## PROBLEM TO SOLVE:
Please write out, word for word, the text read from every one of the records below, leaving the pictures out of your answer.

Data excerpts

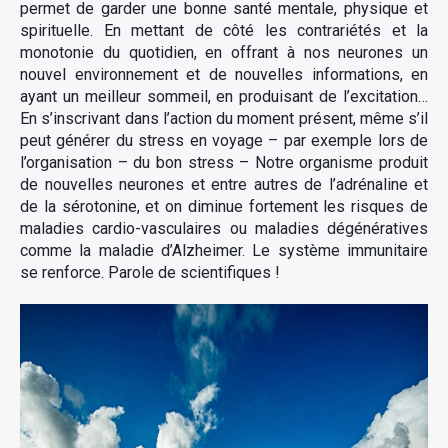
permet de garder une bonne santé mentale, physique et
spirituelle. En mettant de côté les contrariétés et la
monotonie du quotidien, en offrant à nos neurones un
nouvel environnement et de nouvelles informations, en
ayant un meilleur sommeil, en produisant de l’excitation…
En s’inscrivant dans l’action du moment présent, même s’il
peut générer du stress en voyage – par exemple lors de
l’organisation – du bon stress – Notre organisme produit
de nouvelles neurones et entre autres de l’adrénaline et
de la sérotonine, et on diminue fortement les risques de
maladies cardio-vasculaires ou maladies dégénératives
comme la maladie d’Alzheimer. Le système immunitaire
se renforce. Parole de scientifiques !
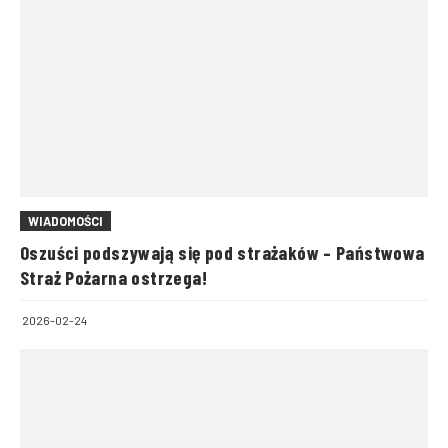
WIADOMOŚCI
Oszuści podszywają się pod strażaków – Państwowa
Straż Pożarna ostrzega!
2026-02-24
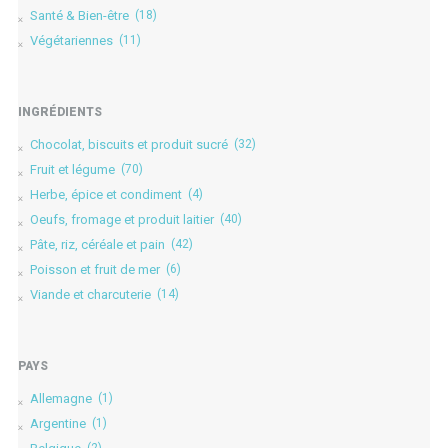
Santé & Bien-être
(18)
Végétariennes
(11)
INGRÉDIENTS
Chocolat, biscuits et produit sucré
(32)
Fruit et légume
(70)
Herbe, épice et condiment
(4)
Oeufs, fromage et produit laitier
(40)
Pâte, riz, céréale et pain
(42)
Poisson et fruit de mer
(6)
Viande et charcuterie
(14)
PAYS
Allemagne
(1)
Argentine
(1)
(2)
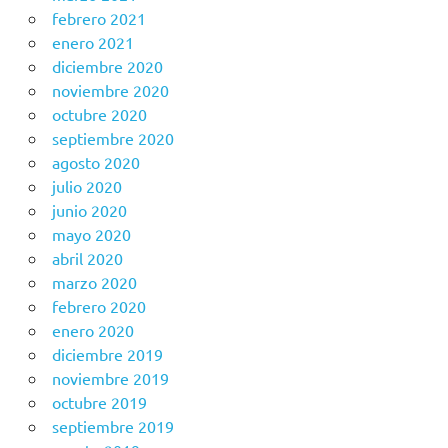
febrero 2021
enero 2021
diciembre 2020
noviembre 2020
octubre 2020
septiembre 2020
agosto 2020
julio 2020
junio 2020
mayo 2020
abril 2020
marzo 2020
febrero 2020
enero 2020
diciembre 2019
noviembre 2019
octubre 2019
septiembre 2019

## YOUR RESPONSE:
permet de garder une bonne santé mentale, physique et
spirituelle. En mettant de côté les contrariétés et la
monotonie du quotidien, en offrant à nos neurones un
nouvel environnement et de nouvelles informations, en
ayant un meilleur sommeil, en produisant de l’excitation…
En s’inscrivant dans l’action du moment présent, même s’il
peut générer du stress en voyage – par exemple lors de
l’organisation – du bon stress – Notre organisme produit
de nouvelles neurones et entre autres de l’adrénaline et
de la sérotonine, et on diminue fortement les risques de
maladies cardio-vasculaires ou maladies dégénératives
comme la maladie d’Alzheimer. Le système immunitaire
se renforce. Parole de scientifiques !
WIADOMOŚCI
Oszuści podszywają się pod strażaków – Państwowa
Straż Pożarna ostrzega!
2026-02-24
Santé & Bien-être
(18)
Végétariennes
(11)
INGRÉDIENTS
Chocolat, biscuits et produit sucré
(32)
Fruit et légume
(70)
Herbe, épice et condiment
(4)
Oeufs, fromage et produit laitier
(40)
Pâte, riz, céréale et pain
(42)
Poisson et fruit de mer
(6)
Viande et charcuterie
(14)
PAYS
Allemagne
(1)
Argentine
(1)
(2)
febrero 2021
enero 2021
diciembre 2020
noviembre 2020
octubre 2020
septiembre 2020
agosto 2020
julio 2020
junio 2020
mayo 2020
abril 2020
marzo 2020
febrero 2020
enero 2020
diciembre 2019
noviembre 2019
octubre 2019
septiembre 2019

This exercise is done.